━━━━━ PROVIDED RECORDS ━━━━━

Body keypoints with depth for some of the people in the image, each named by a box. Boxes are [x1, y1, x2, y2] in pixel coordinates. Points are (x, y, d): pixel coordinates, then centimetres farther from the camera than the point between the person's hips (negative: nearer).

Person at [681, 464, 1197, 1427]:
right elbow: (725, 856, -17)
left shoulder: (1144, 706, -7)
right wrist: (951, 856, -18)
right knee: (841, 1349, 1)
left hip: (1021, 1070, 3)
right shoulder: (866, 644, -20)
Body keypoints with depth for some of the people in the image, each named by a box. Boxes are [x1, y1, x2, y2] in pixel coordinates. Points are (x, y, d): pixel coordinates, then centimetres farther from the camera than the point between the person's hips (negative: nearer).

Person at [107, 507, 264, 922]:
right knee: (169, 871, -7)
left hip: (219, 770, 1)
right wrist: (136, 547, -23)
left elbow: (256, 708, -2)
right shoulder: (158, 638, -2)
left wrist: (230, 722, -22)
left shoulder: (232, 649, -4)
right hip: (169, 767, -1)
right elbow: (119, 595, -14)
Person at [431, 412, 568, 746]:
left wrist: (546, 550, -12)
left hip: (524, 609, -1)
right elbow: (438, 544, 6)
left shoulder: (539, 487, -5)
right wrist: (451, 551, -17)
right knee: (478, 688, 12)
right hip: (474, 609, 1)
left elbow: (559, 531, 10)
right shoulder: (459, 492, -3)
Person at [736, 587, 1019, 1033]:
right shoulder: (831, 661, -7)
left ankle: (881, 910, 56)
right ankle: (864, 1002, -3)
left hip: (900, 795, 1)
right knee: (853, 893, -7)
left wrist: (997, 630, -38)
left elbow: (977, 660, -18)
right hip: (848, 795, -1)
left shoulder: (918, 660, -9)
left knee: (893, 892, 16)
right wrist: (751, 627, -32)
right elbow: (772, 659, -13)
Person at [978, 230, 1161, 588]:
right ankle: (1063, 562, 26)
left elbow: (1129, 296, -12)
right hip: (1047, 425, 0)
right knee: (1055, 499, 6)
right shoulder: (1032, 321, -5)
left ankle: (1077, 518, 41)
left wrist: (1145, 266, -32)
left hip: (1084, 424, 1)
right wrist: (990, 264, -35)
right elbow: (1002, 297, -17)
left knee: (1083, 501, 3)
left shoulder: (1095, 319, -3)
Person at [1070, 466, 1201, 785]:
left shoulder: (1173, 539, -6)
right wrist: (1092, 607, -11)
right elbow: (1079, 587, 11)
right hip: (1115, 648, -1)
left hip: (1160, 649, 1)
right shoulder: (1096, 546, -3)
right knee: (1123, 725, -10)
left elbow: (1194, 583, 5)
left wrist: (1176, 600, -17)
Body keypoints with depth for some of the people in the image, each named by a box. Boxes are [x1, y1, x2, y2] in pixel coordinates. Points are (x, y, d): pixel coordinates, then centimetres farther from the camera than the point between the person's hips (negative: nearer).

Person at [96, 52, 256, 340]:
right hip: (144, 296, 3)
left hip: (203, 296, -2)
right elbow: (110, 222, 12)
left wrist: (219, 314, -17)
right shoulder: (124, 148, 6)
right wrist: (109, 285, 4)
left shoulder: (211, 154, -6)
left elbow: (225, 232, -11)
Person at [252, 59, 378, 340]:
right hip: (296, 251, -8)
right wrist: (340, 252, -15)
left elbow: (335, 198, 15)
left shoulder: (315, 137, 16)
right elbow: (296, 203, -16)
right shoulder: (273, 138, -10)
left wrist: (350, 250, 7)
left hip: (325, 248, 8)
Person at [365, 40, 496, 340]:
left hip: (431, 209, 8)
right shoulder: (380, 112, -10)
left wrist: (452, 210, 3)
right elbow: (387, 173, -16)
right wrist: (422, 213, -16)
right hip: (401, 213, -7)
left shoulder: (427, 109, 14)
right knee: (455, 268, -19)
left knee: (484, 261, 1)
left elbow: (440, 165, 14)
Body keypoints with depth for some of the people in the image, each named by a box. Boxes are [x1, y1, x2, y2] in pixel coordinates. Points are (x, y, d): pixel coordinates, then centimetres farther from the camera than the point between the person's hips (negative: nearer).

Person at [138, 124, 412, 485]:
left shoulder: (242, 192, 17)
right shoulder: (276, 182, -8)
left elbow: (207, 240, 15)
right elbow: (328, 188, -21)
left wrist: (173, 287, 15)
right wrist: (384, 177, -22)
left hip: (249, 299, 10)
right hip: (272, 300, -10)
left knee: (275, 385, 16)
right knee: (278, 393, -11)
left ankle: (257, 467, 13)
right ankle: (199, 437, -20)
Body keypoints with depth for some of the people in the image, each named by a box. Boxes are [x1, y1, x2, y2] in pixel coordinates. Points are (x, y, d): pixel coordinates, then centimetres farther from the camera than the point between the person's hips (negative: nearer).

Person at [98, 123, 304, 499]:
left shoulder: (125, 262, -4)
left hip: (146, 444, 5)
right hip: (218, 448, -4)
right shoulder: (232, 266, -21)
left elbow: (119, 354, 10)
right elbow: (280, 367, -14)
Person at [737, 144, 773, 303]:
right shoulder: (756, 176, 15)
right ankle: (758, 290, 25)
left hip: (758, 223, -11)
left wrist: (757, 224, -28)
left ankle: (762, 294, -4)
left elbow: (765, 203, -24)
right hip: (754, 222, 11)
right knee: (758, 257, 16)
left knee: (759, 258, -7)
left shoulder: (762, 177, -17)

━━━━━

**EXERCISE DESCRIPTION:**
Everything from the first line of the records through the line containing "right hip: (474, 609, 1)" is to be set down exactly, while later lines are left out.

**RESPONSE:**
Body keypoints with depth for some of the people in the image, each named by a box. Boxes are [x1, y1, x2, y2] in pixel coordinates. Points are (x, y, d): pixel coordinates, then centimetres farther from the camera than the point between the person's hips (negative: nearer).

Person at [681, 464, 1197, 1427]:
right elbow: (725, 856, -17)
left shoulder: (1144, 706, -7)
right wrist: (951, 856, -18)
right knee: (841, 1349, 1)
left hip: (1021, 1070, 3)
right shoulder: (866, 644, -20)
Body keypoints with depth for some of the people in the image, each named by a box. Boxes are [x1, y1, x2, y2] in pixel coordinates. Points are (x, y, d): pixel coordinates, then centimetres farther from the camera than the point between the person's hips (negative: nearer).

Person at [107, 507, 264, 922]:
right knee: (169, 871, -7)
left hip: (219, 770, 1)
right wrist: (136, 547, -23)
left elbow: (256, 708, -2)
right shoulder: (158, 638, -2)
left wrist: (230, 722, -22)
left shoulder: (232, 649, -4)
right hip: (169, 767, -1)
right elbow: (119, 595, -14)
Person at [431, 412, 568, 746]:
left wrist: (546, 550, -12)
left hip: (524, 609, -1)
right elbow: (438, 544, 6)
left shoulder: (539, 487, -5)
right wrist: (451, 551, -17)
right knee: (478, 688, 12)
right hip: (474, 609, 1)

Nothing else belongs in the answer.